İstanbul sarayları denilince akla Topkapı, Dolmabahçe, Yıldız, Beylerbeyi geliyor ama bunlardan çok daha esi bir saray daha var: Tekfur Sarayı.
Bizans döneminde kalma bu saray, geçtiğimiz haziran ayında müzeye dönüştürüldü ve hizmete açıldı. Tekfur kelime anlamı olarak Bizans İmparatorluğu döneminde Anadolu’daki ve Rumeli’deki Hıristiyan beylerine verilen ad imiş.
Bizans İmparatorları tarafından ta 12’inci yüzyıldan beri kullanılan Blakhernai Sarayı kompleksinin günümüze kadar ayakta kalan tek parçası olan Tekfur Sarayı çok büyük değil. Bir yanı İstanbul Surlarına dayanıyor. Ancak ilginç yanı, içinde tek kişilik bir de kilise olması. Muhtemelen Bizans İmparatorları bu tek kişilik kilisede dua ediyorlardı.
1500 yıllık Ayasofya’ya sahip İstanbul’da 9 asırlık bir saray o kadar da eski değil diye düşünebilirsiniz ancak işin gerçeği, bizim gibi gelişmekte olan ülkelerde bu tür eski kurumlar çok korunamıyor.
Binalar bile korunamazken, bina olmayan yapıların uzun süreler korunması ise daha zor. Sözü Taksim Toplantıları’na getireceğim. Taksim Toplantıları 1977 yılında başlamış, 42 yılda 177 toplantı düzenlemiş bir marka. Bu süre içinde, 5 cumhurbaşkanına, 8 meclis başkanına, 9 başbakana, 14 genel başkana, 96 bakana, 9 büyükelçiye ve 65 uzmana konuşma platformu sağlamış. Taksim toplantıları Avukat Osman Ataman başkanlığında yeni bir düzenleme kurulu ile yeni dönemini başlattı.
Geçen hafta 178’inci toplantıda da CHP Genel Başkan Yardımcı ve Parti Sözcüsü Faik Öztrak konuştu. Öztrak ekonomi ile ilgili ayrıntılı bir konuşma yaptı. Türkiye ekonomisi ile ilgili kendisinin ve partisinin görüşlerini iki saate yakın bir süre anlattı. Sonra da yöneltilen soruları yanıtladı. Bazı konuklar Öztrak’ı ve partisini de eleştirdiler.
Gerek Taksim Toplantıları gerek buna benzer Babıali Toplantıları ve gerekse iletişim amaçlı benzer öteki buluşmalar, toplumların gelişmesini yansıtıyor. Toplum ne kadar gelişmişse, bu tür toplantılar da o kadar uygar havada geçiyor.

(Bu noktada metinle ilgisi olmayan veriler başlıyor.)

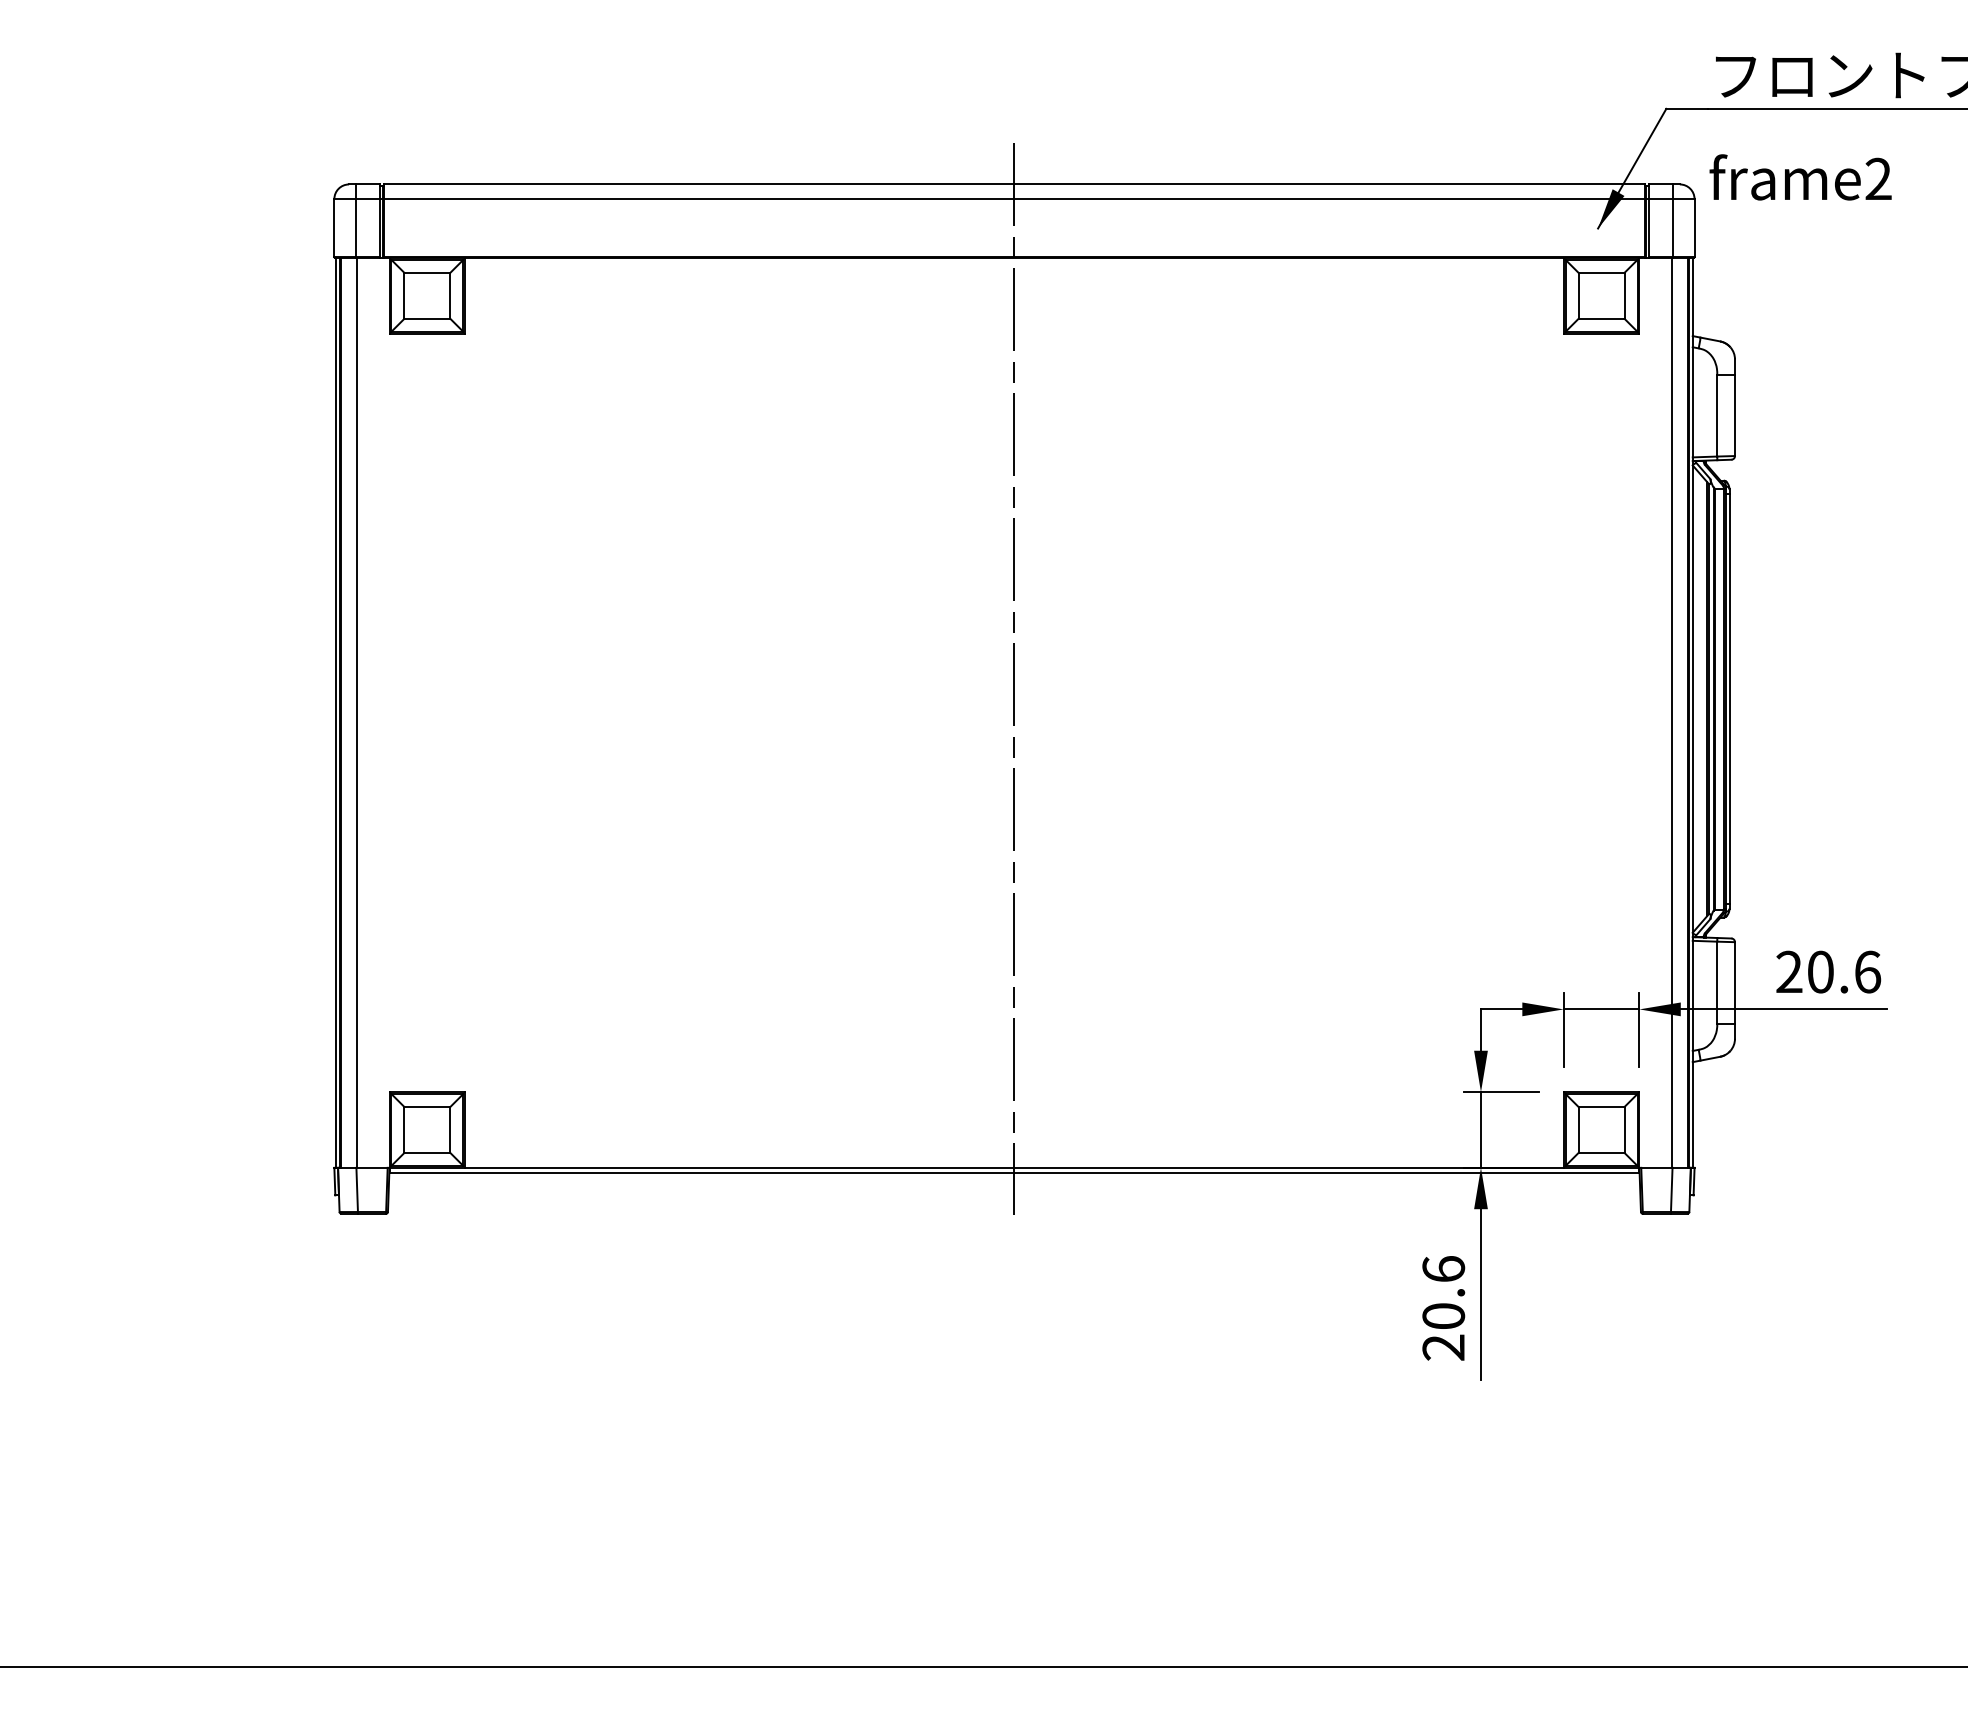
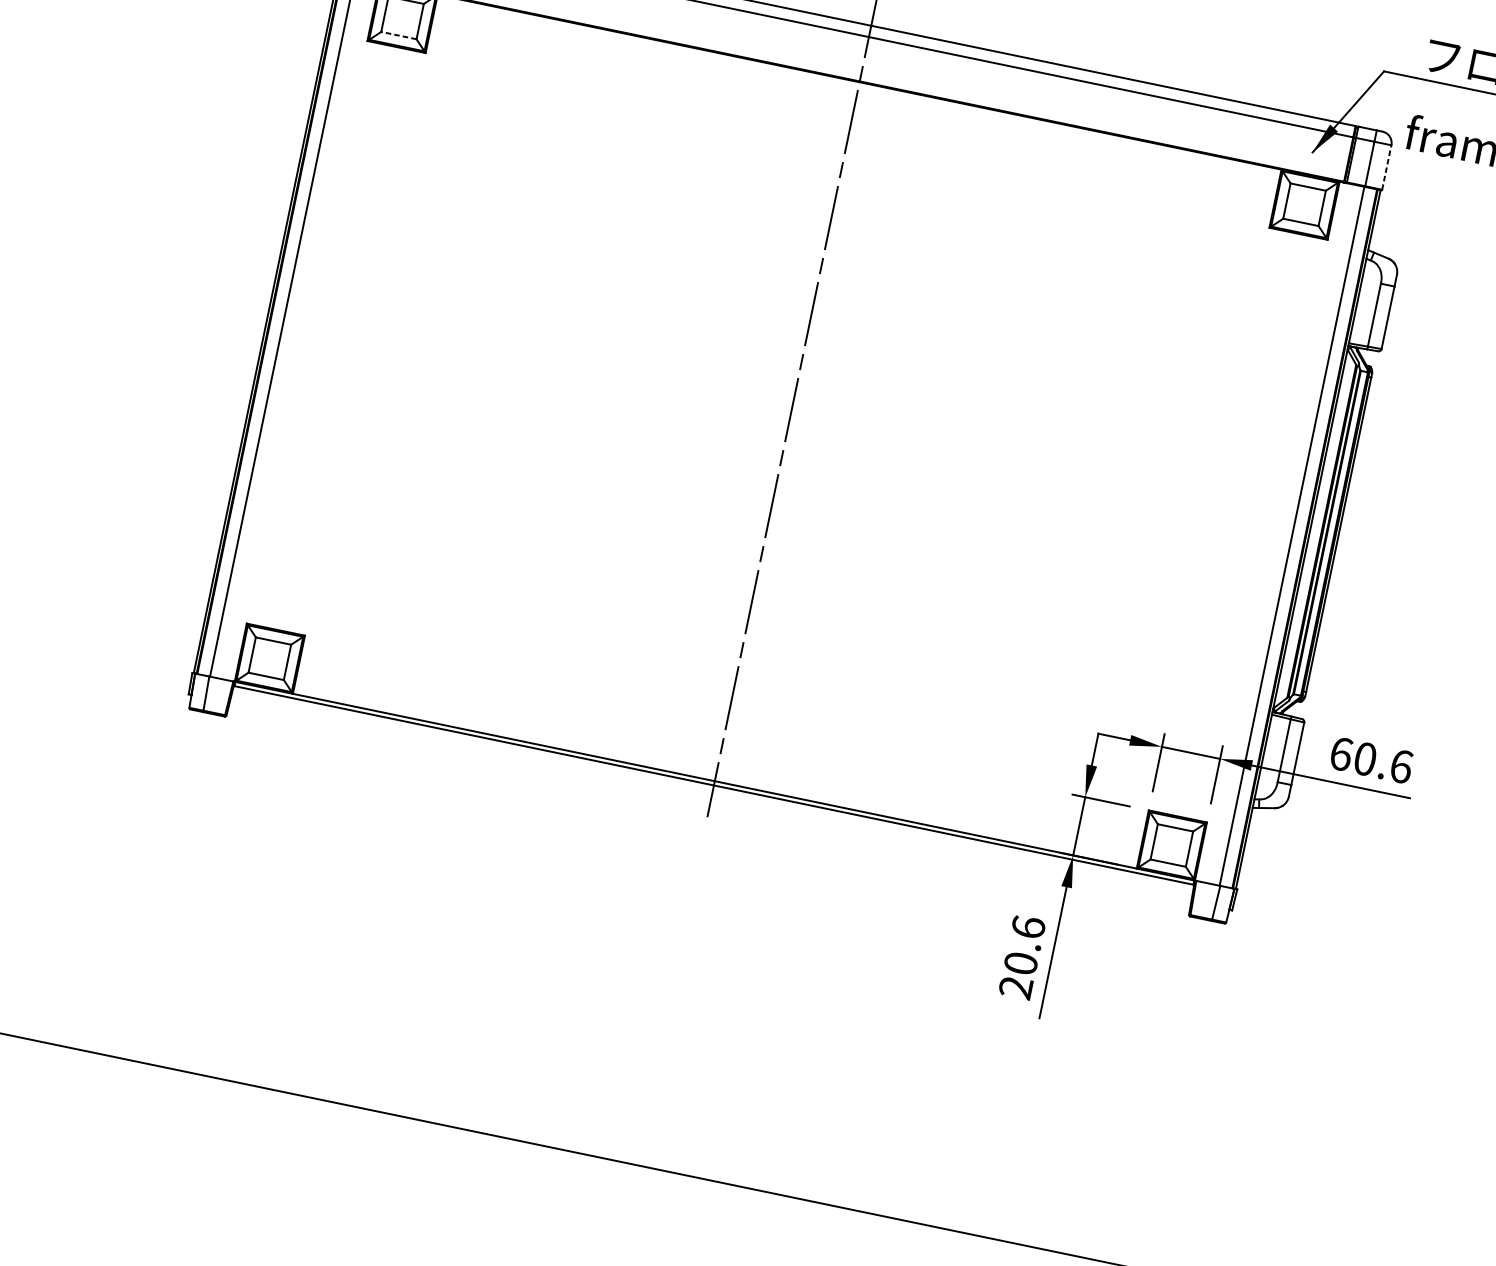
line: (1694, 228) -> (1386, 167), solid -> dashed
line: (427, 318) -> (399, 35), solid -> dashed
text: (1789, 971) -> (1341, 753), 20.6 -> 60.6

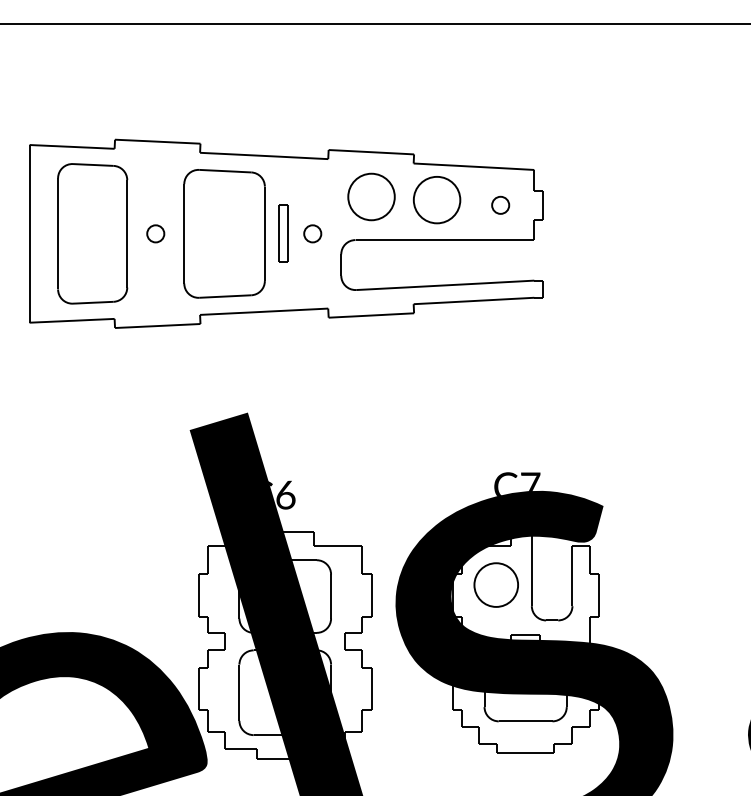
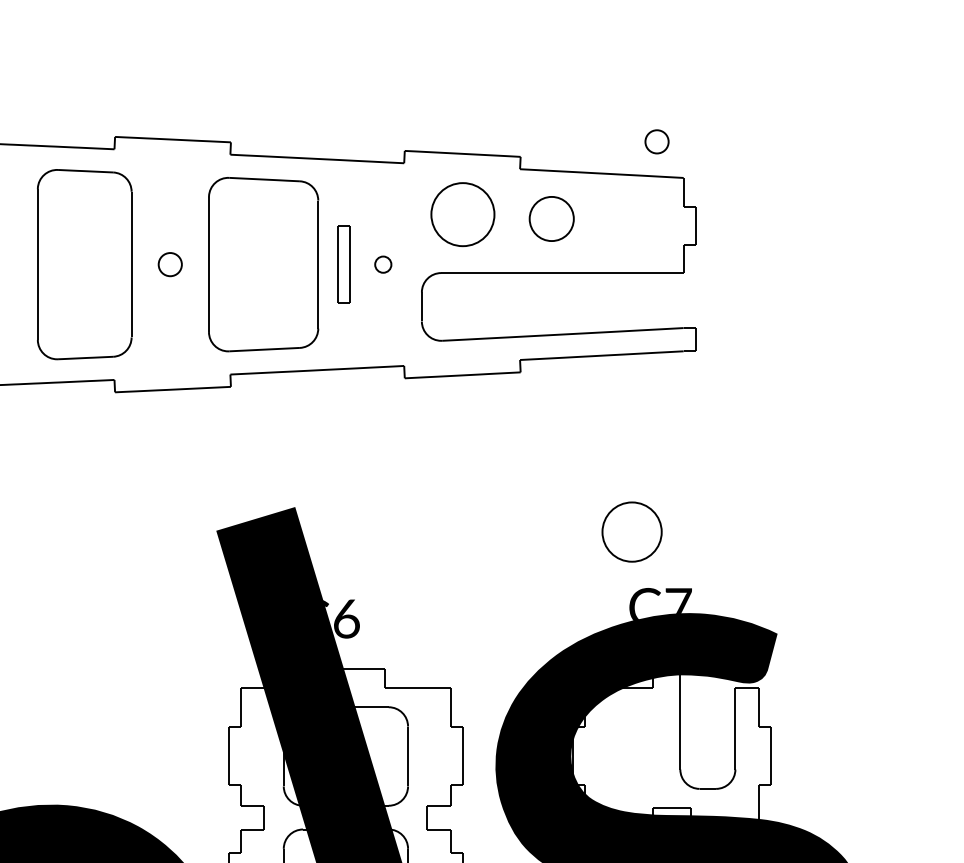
part: (436, 200) -> (551, 219), size x0.7
part: (500, 204) -> (656, 140), moved
part: (312, 233) -> (382, 264), size x0.7
part: (495, 584) -> (631, 531), moved

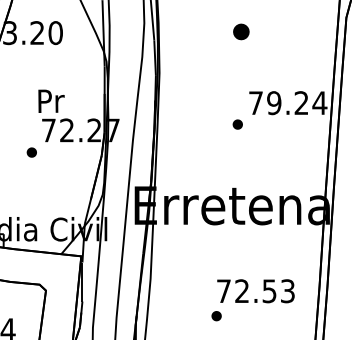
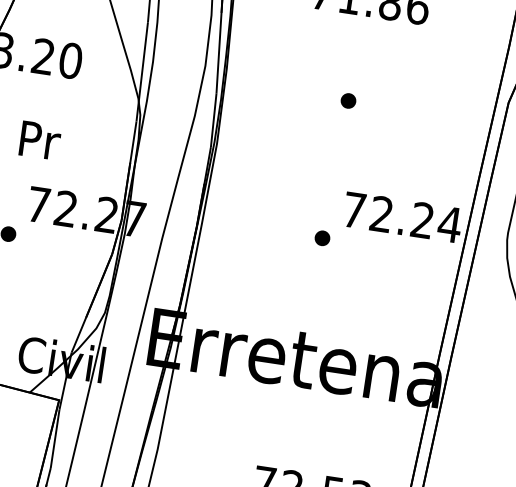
part: (241, 32) -> (348, 101), size x0.62
text: (51, 100) -> (40, 139), moved
text: (274, 103) -> (382, 214), 79.24 -> 72.24

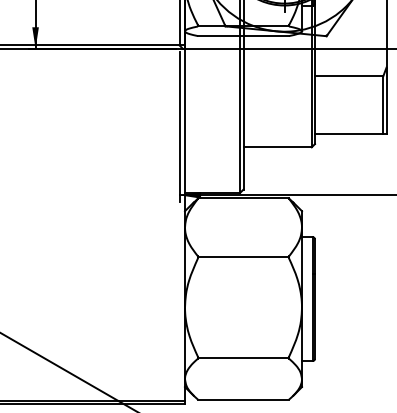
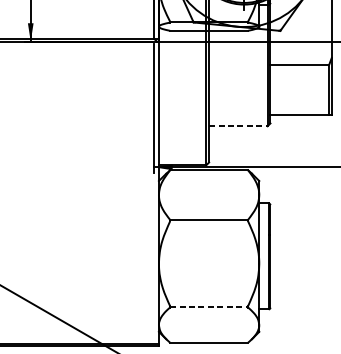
line: (278, 147) -> (239, 126), solid -> dashed
line: (244, 358) -> (209, 307), solid -> dashed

10 gün kadar önce, Avrupa Parlamentosu’nda ırkçı bir İtalyan Milletvekili Angelo Ciocca’nın Türkiye aleyhtarı bir şovu vardı. Türk milletvekilleri kendisine bir kutu çikolatayı armağan olarak götürmüşler. Ancak Ciocca, Türkiye’nin Suriye’ye müdahalesini protesto bahanesiyle bu çikolatayı alıp, parlamentonun ortasına koşturdu ve sonra da yere fırlattı.
İtalyan milletvekiline en büyük dersi, oturumu yöneten kadın milletvekili verdi. (Ne yazık ki ismini hiçbir yerde bulamadım.) Bu kadın milletvekili oturduğu yerden sakin sakin İtalyan Milletvekili koştururken, “Lütfen yerinize oturun. Burası bir tartışma meclisi, burada etrafa bir şeyler atmayız ve şiddete başvurmayız. Bu yakışıksız bir davranış ve kesinlikle kabul edilemez” dedi ve yapılanı en sert şekilde eleştirdi. Sonra da İtalyan milletvekiline 5 oturuma katılmama cezası verildi. Umarım bu heyecanlı İtalyan, kutuları sağa sola fırlatmadan eleştiri hakkını kullanabileceğini öğrenmiştir.